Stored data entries
%%

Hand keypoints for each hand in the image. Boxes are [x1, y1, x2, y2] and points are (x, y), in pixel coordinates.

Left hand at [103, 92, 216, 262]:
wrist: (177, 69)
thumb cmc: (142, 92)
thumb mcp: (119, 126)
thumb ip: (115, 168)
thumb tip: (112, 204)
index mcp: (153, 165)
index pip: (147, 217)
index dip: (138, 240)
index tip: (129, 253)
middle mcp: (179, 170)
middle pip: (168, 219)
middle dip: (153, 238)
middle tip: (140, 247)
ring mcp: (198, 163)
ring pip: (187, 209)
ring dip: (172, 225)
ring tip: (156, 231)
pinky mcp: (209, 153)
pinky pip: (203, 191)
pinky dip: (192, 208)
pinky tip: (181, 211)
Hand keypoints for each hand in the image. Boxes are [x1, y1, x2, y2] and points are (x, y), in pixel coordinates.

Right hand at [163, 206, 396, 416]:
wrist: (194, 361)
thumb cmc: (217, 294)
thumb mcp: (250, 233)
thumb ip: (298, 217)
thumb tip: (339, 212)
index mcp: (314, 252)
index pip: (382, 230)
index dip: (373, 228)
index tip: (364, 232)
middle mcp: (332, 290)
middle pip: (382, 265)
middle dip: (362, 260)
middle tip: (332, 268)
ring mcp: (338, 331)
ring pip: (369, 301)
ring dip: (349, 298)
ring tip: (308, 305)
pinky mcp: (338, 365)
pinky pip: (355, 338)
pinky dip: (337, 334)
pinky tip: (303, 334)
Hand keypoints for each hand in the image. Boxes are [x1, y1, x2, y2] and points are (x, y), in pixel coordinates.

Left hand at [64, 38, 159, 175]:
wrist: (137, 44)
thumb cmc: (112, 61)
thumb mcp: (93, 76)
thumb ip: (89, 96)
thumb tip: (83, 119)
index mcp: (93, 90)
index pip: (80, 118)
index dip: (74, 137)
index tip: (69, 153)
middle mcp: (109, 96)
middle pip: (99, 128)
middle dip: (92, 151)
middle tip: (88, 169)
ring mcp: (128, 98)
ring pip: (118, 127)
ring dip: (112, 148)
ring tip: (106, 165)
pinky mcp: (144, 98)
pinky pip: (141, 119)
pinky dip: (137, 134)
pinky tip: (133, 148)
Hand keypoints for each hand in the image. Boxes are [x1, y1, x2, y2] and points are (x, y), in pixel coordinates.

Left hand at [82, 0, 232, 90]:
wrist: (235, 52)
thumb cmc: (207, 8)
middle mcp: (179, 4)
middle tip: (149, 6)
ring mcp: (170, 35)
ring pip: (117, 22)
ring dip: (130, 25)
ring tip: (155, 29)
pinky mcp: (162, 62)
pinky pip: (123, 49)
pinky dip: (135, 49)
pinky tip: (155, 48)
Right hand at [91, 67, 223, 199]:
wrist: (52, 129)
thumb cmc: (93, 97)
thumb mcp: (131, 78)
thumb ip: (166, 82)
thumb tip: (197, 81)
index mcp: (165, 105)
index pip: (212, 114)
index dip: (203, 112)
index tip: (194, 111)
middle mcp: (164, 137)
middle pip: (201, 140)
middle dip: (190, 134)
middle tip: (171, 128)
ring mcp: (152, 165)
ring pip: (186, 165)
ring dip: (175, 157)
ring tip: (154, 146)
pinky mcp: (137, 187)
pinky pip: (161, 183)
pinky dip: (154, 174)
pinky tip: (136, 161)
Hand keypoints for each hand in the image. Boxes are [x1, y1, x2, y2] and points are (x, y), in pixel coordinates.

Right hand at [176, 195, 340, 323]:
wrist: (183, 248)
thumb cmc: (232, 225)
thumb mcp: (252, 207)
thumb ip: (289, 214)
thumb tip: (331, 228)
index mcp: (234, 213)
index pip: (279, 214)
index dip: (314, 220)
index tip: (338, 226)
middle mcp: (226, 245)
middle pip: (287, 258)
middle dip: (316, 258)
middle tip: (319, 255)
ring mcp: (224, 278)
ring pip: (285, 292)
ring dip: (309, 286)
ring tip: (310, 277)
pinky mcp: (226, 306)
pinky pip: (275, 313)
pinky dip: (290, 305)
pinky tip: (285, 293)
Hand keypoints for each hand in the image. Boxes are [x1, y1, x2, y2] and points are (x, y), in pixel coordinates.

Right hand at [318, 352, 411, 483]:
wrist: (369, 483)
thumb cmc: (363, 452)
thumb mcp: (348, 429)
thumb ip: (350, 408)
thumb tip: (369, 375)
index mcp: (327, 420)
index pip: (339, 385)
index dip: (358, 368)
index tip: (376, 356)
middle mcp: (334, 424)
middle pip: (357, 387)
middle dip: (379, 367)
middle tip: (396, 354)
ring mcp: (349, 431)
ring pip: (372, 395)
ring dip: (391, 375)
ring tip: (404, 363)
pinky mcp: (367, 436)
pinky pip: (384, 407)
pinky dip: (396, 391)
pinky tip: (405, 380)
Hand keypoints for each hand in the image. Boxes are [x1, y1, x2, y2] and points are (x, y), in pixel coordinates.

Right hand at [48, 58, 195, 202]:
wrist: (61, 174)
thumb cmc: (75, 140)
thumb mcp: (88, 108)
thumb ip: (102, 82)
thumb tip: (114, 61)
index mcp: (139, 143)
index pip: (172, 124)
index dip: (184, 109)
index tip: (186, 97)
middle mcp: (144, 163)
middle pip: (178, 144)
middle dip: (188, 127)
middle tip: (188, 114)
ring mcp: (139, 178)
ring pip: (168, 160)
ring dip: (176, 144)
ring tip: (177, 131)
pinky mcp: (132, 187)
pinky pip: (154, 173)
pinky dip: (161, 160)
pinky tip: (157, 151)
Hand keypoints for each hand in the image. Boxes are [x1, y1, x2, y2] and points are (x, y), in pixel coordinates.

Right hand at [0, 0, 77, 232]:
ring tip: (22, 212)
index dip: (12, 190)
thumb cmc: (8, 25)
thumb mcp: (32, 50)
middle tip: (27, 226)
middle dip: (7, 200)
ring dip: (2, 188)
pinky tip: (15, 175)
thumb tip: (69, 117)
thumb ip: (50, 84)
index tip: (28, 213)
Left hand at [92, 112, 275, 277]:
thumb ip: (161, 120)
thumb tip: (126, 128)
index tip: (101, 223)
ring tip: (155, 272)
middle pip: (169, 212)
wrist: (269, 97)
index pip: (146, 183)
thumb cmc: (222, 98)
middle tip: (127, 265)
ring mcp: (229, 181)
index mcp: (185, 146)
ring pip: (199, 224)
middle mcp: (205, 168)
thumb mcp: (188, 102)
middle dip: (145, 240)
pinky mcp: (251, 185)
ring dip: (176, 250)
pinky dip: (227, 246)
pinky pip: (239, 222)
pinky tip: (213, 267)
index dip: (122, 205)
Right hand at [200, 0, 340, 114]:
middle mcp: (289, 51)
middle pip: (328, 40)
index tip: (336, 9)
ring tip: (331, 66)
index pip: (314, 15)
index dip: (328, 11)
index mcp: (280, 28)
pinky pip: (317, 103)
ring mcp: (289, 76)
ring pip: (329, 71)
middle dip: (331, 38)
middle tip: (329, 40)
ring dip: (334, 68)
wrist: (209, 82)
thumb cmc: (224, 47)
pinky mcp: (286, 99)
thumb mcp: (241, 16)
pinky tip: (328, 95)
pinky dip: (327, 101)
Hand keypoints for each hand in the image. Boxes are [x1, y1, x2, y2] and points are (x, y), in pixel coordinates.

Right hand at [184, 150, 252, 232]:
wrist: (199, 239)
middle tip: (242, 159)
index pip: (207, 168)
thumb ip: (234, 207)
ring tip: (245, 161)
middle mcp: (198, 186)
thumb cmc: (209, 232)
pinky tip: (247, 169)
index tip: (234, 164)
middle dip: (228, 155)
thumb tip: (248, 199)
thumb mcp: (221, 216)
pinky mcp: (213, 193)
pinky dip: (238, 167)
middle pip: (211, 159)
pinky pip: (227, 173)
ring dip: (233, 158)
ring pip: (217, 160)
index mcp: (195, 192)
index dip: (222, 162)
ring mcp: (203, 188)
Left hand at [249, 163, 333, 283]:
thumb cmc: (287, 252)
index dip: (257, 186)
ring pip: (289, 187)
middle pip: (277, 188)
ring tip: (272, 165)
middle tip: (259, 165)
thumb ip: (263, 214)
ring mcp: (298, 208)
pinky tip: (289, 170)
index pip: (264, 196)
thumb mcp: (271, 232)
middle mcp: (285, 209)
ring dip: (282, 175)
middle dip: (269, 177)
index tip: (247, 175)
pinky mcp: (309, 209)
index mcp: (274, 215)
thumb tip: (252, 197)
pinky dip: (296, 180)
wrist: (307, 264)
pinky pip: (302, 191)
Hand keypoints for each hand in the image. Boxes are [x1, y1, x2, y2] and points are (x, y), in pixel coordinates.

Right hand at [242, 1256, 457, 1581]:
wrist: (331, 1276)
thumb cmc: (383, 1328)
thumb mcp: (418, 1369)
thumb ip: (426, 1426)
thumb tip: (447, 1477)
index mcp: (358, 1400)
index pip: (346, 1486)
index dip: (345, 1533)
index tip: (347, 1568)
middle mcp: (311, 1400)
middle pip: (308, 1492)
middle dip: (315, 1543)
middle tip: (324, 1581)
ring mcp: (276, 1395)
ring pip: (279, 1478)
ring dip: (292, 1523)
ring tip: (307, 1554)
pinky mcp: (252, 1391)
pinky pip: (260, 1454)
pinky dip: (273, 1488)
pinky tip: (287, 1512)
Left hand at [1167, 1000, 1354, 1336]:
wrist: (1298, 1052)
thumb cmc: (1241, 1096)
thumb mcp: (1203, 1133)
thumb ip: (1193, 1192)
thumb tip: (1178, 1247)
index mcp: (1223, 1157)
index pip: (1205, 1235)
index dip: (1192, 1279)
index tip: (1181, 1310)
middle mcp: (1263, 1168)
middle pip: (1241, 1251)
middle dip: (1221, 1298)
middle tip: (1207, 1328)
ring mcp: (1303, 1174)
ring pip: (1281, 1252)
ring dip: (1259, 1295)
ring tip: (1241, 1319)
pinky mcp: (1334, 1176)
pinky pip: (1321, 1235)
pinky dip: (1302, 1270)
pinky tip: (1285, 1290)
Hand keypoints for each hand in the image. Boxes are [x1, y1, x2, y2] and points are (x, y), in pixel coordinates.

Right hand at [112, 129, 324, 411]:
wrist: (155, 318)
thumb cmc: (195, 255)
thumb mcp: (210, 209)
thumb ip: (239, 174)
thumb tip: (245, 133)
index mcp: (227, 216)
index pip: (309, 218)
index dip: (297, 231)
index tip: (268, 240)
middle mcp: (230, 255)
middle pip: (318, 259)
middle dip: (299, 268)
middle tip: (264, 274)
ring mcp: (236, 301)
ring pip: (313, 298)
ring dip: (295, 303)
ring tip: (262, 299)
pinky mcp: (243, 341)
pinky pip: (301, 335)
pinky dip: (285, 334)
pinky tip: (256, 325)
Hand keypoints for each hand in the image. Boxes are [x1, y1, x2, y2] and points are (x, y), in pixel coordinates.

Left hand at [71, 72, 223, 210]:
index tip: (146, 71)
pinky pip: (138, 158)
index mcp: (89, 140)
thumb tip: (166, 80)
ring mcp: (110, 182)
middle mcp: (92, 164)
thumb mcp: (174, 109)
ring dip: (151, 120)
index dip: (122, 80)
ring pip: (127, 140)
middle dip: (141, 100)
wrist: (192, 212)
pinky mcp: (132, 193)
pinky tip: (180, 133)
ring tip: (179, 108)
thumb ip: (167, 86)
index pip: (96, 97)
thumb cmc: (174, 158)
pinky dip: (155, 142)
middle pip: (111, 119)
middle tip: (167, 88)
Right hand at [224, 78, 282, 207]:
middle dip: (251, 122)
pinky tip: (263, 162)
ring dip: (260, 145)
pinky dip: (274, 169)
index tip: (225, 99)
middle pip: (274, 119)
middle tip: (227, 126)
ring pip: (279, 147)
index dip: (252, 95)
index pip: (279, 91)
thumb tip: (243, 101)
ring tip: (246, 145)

%%

* _DESCRIPTION OF THE TASK_: The reply should consist solely of the lines of the data, exact, from the opening line through the line with "thumb ip: (115, 168)", inclusive.

* _WORKED SOLUTION_:
Hand keypoints for each hand in the image. Boxes are [x1, y1, x2, y2] and points are (x, y), in pixel coordinates.

Left hand at [103, 92, 216, 262]:
wrist: (177, 69)
thumb cmc: (142, 92)
thumb mcp: (119, 126)
thumb ip: (115, 168)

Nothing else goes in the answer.